How SMART are your goals and objectives?

By September 18, 2013Inbound Marketing

When writing a marketing or communications plan, do you get confused about what is a goal and what is an objective? Many people do.

A goal is an overarching, longer-term outcome to achieve. Example: You want to be a good golfer.

An objective is something concrete, measurable, achievable, realistic and time-bound: You want to carve 10 strokes off your golf handicap by the end of 2013. I did say “achievable” and “realistic,” didn’t I? Maybe it’s more like five strokes.

Now comes the work. There are activities or tactics to undertake to help you meet your objective: take golf lessons once a week for six weeks; hit a bucket of balls twice a week for three months at the driving range; go to the chipping and putting greens once a week for 12 weeks; play in a few competitive tournaments.

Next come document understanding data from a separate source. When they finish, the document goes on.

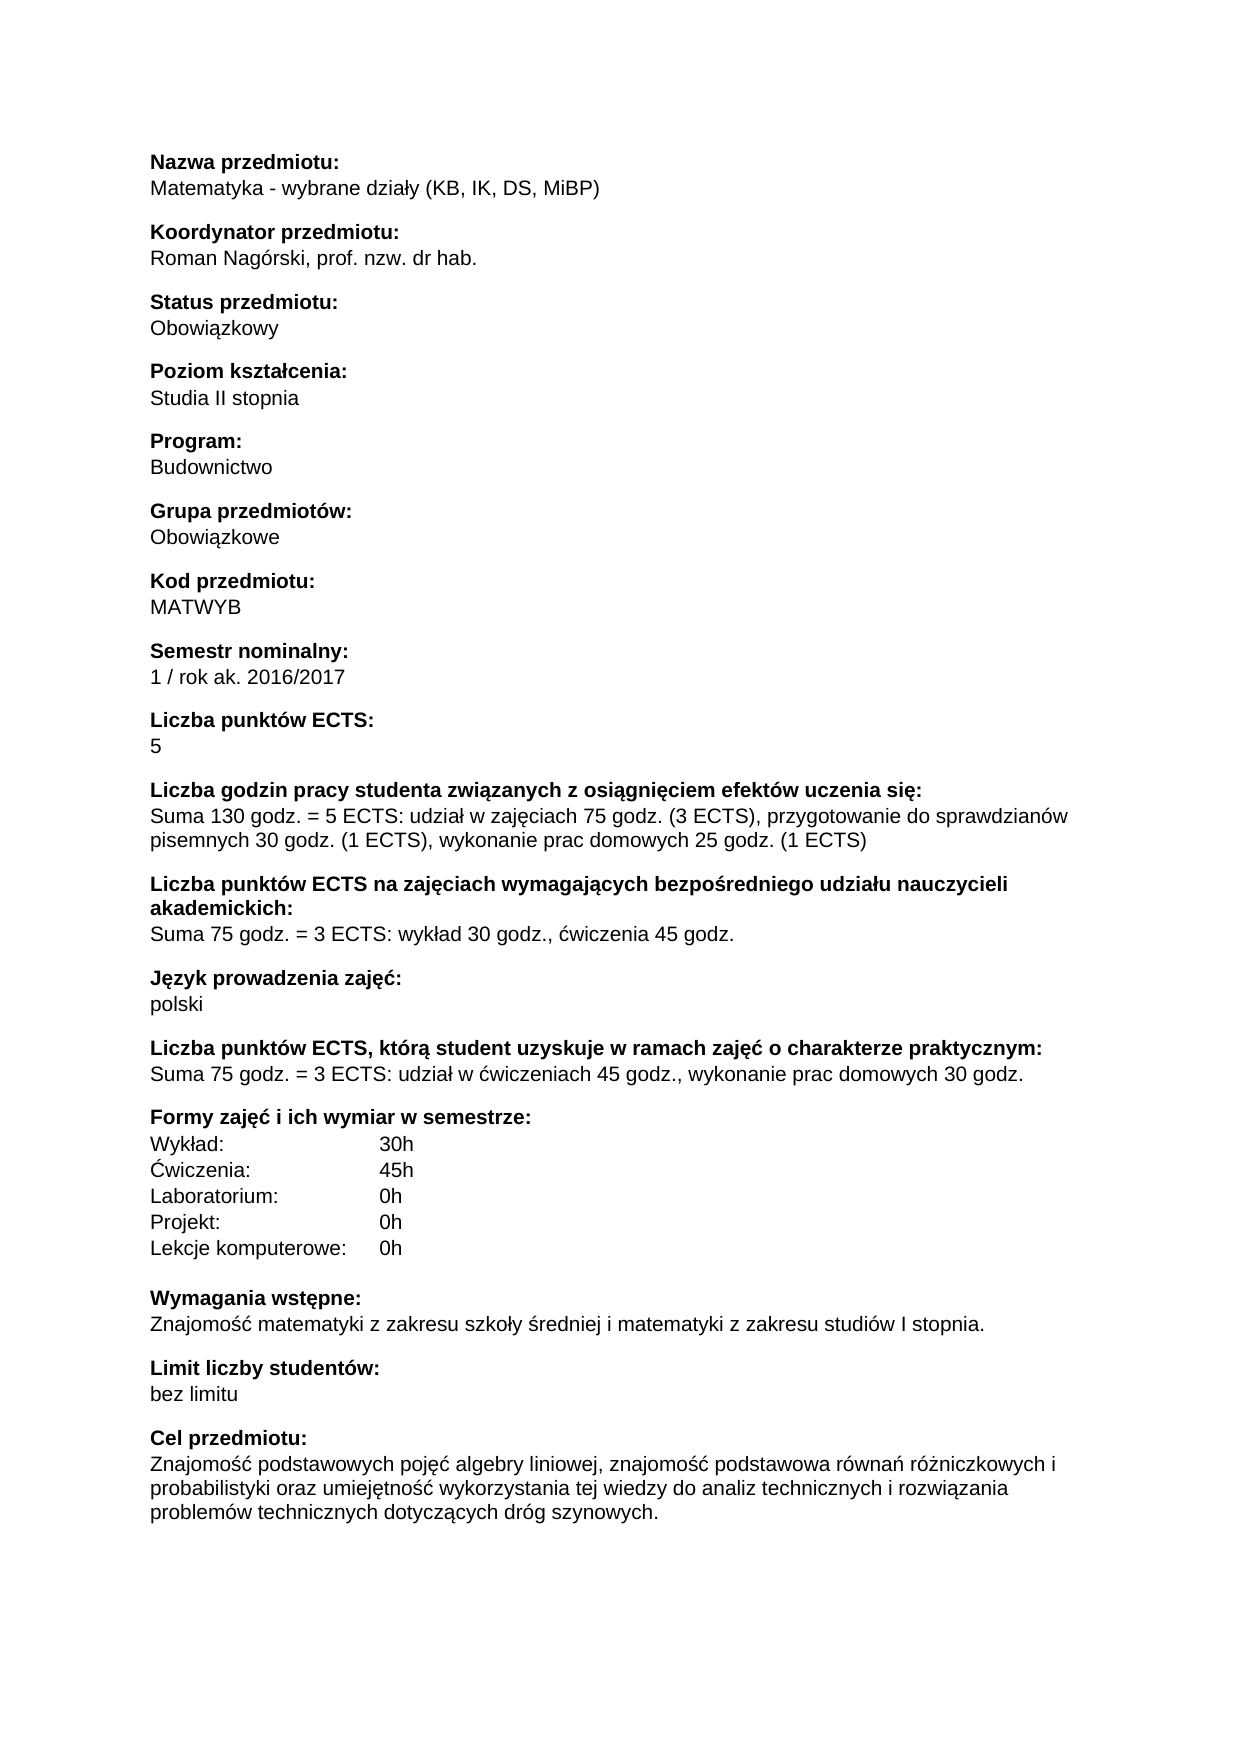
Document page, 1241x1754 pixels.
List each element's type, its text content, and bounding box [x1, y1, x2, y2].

table_cell 0h [369, 1234, 597, 1260]
table_cell Laboratorium: [140, 1184, 367, 1208]
table_cell 0h [369, 1182, 597, 1208]
text 1 / rok ak. 2016/2017 [150, 664, 1090, 688]
text Cel przedmiotu: [150, 1426, 1090, 1449]
table_cell 0h [369, 1208, 597, 1234]
table_cell Lekcje komputerowe: [140, 1236, 367, 1260]
text Grupa przedmiotów: [150, 499, 1090, 523]
text Język prowadzenia zajęć: [150, 966, 1090, 989]
table_cell Projekt: [140, 1210, 367, 1234]
text Znajomość podstawowych pojęć algebry liniowej, znajomość podstawowa równań różniczkowych i probabilistyki oraz umiejętność wykorzystania tej wiedzy do analiz technicznych i rozwiązania problemów technicznych dotyczących dróg szynowych. [150, 1452, 1090, 1523]
table_cell 45h [369, 1156, 597, 1182]
text bez limitu [150, 1382, 1090, 1406]
text Status przedmiotu: [150, 289, 1090, 313]
text Limit liczby studentów: [150, 1356, 1090, 1380]
text Poziom kształcenia: [150, 359, 1090, 383]
table_cell Ćwiczenia: [140, 1158, 367, 1182]
text Budownictwo [150, 455, 1090, 479]
text polski [150, 992, 1090, 1016]
text Program: [150, 429, 1090, 453]
text Formy zajęć i ich wymiar w semestrze: [150, 1105, 1090, 1129]
text 5 [150, 734, 1090, 758]
text Suma 75 godz. = 3 ECTS: wykład 30 godz., ćwiczenia 45 godz. [150, 922, 1090, 946]
text Nazwa przedmiotu: [150, 150, 1090, 174]
text Liczba punktów ECTS na zajęciach wymagających bezpośredniego udziału nauczycieli akademickich: [150, 872, 1090, 920]
text MATWYB [150, 595, 1090, 619]
text Kod przedmiotu: [150, 569, 1090, 593]
text Roman Nagórski, prof. nzw. dr hab. [150, 246, 1090, 270]
text Liczba punktów ECTS, którą student uzyskuje w ramach zajęć o charakterze praktycznym: [150, 1035, 1090, 1059]
text Znajomość matematyki z zakresu szkoły średniej i matematyki z zakresu studiów I stopnia. [150, 1312, 1090, 1336]
text Studia II stopnia [150, 385, 1090, 409]
text Semestr nominalny: [150, 638, 1090, 662]
text Koordynator przedmiotu: [150, 220, 1090, 244]
text Suma 130 godz. = 5 ECTS: udział w zajęciach 75 godz. (3 ECTS), przygotowanie do sprawdzianów pisemnych 30 godz. (1 ECTS), wykonanie prac domowych 25 godz. (1 ECTS) [150, 804, 1090, 852]
table_header Wykład: [140, 1132, 367, 1156]
text Liczba godzin pracy studenta związanych z osiągnięciem efektów uczenia się: [150, 778, 1090, 802]
text Wymagania wstępne: [150, 1286, 1090, 1310]
text Suma 75 godz. = 3 ECTS: udział w ćwiczeniach 45 godz., wykonanie prac domowych 30 godz. [150, 1061, 1090, 1085]
text Obowiązkowe [150, 525, 1090, 549]
table_header 30h [369, 1132, 597, 1156]
text Matematyka - wybrane działy (KB, IK, DS, MiBP) [150, 176, 1090, 200]
text Obowiązkowy [150, 316, 1090, 339]
text Liczba punktów ECTS: [150, 708, 1090, 732]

I want to scream every time I see “increase public awareness” listed as an objective in a public relations plan. How in the heck would you know if you achieved this? How do you plan to measure “awareness” and by when and how much? This objective is not very “SMART.”

The Center for Disease Control (CDC) defines SMART objectives as:

S – Specific (concrete, detailed, and well defined)

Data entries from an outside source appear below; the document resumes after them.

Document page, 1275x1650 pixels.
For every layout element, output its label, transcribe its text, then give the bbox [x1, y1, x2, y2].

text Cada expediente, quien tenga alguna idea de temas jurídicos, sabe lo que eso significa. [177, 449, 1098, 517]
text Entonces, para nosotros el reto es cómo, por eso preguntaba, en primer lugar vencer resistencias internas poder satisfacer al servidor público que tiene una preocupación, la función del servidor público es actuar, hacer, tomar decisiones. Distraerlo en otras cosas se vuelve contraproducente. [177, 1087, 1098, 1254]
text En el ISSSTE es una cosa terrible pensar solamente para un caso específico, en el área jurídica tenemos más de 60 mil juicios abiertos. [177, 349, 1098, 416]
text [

M – Measurable (numbers, quantities, percentages)

A – Achievable (feasible and easy to put into action)

R – Realistic (considers constraints such as resources, cost, personnel, time frame)

T – Time-bound (a time frame to define how long it will take to meet the objective)

Obtain 50 new blog subscribers who are Arkansas parents of children ages birth to five years old by December 31, 2013, is an example of a “SMART” objective.

The CDC offers a planning template for SMART objectives to help guide you through the process of defining goals and objectives.

The Universal Accreditation Board, the organization that administers the exam process for earning the Accredited in Public Relations (APR), explains the difference in goals and objectives in a similar manner as the CDC. In its curriculum for public relations planning, the board defines goals as longer term, broad, and more global – commonly described as the desired outcome of a plan of action.

Objectives are shorter term and define what behavior, attitude or opinion you want to achieve from specific audiences, how much to achieve and when.

Objectives are shorter term and define what behavior, attitude or opinion you want to achieve from specific audiences, how much to achieve and when. Think in terms of the attitude or action you desire — the end result. In defining objectives, the specified expected measurable level of accomplishment or outcome and the time frame must be clear.

So why does defining your goal and objectives in a way that is meaningful matter? It allows you to measure the success or failure of your marketing or communications plan — or your quest to become a better golfer.